Even physicians who ultimately print out all relevant results save considerable time managing an electronic inbox. In 2000, physicians involved in a communitywide implementation of clinical messaging reported, on average, a 30-minute-a-day savings using an electronic inbox to manage results delivery. An independent analysis showed that a typical physicians office could save as much as $46,000 a year by moving to electronic data management.
However, electronic inbox management is simply the beginning of workflow improvements physicians can realize with electronic data delivery. Electronic data is available by staff and providers streamlining responses to patient queries, forwarding of data, and medical record management. Data grouped by patient from multiple sources provides the foundation for an electronic medical record.
Summary
Hospitals and other health care institutions have the opportunity to significantly improve their bottom line while better serving their providers by implementing a process to convert results into standard electronic messages and using those messages to drive a centralized process of results delivery. This centralization significantly improves the process for delivery by paper and fax and allows for the progressive conversion of physicians to accept data electronically. Physicians and their health care institutions can immediately realize improvement in efficiency with electronic results management and be ready for the more complete automation of their practices.5
Through the digitization of results with central distribution management, a hospital can build on its existing IT investment to reduce its costs while extending automation to their physicians.
Endnotes
1 Electronic delivery can include a simple Web-based lookup, a packet of data delivered into a workspace (e.g., an email), a structured data file, or a synchronous or asynchronous link to other electronic systems (e.g., EMRs).
2 Data from HealthBridge, a not-for-profit health care organization serving the greater Cincinnati health care community.
3 Within the HL7 standard, there is enough variability that a mapping to a common HL7 standard across systems is necessary.
4 Based on analysis of a hospital group processing 4,000 reports per day.

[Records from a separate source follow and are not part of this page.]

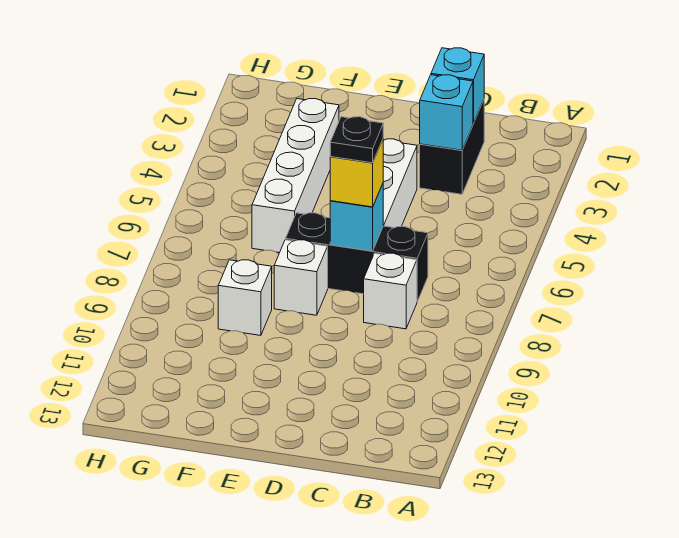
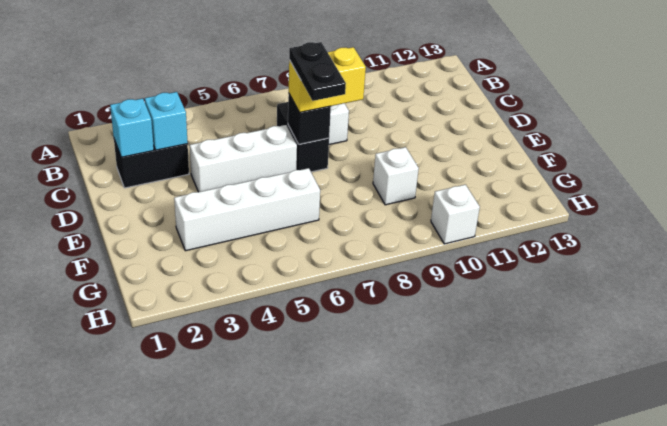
black brick C7:E7 level 1 -> black brick C7:D7 level 1
cyan brick D7 level 2 -> black brick D7 level 2
yellow brick D7 level 3 -> yellow brick D7:D8 level 3
black plate D7 level 4 -> black plate D7:E7 level 4
white brick E8 level 1 -> white brick H10 level 1

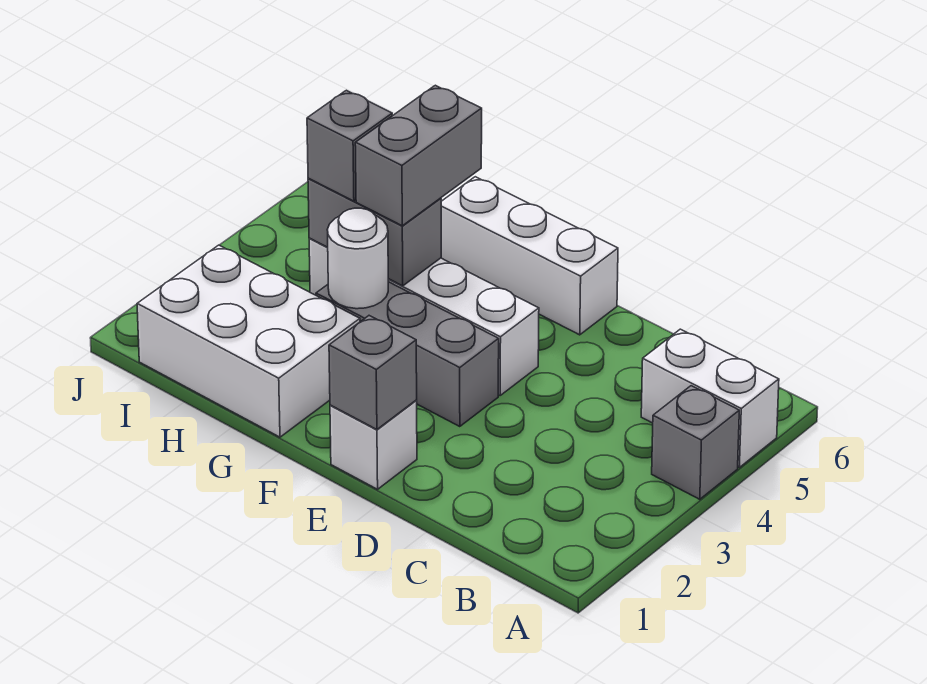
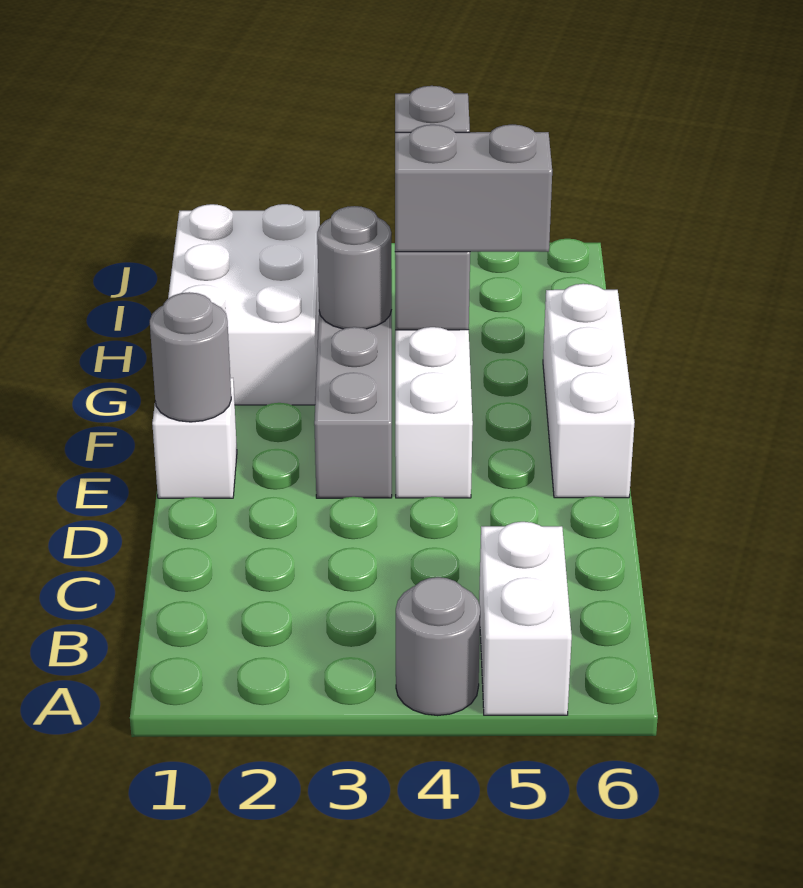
grey brick A4 level 1 -> grey round brick A4 level 1
grey brick E1 level 2 -> grey round brick E1 level 2
white round brick G3 level 2 -> grey round brick G3 level 2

5 The term EMR is intentionally avoided as it is both misused and misunderstood. Electronic data delivery does in large part create an EMR. It provides a repository of patient data and tools to manage that data. By adding data feeds from the physicians office including transcription, encounter forms, prescriptions, orders, and memos, the EMR is largely complete. However, to achieve care improvements associated with clinical automation, it might be best to drop the term and focus on the specific functions that enhance clinical delivery. These functions include data lookup, data management, data generation (encounter recording, prescription writing), clinical registries, and decision support tools.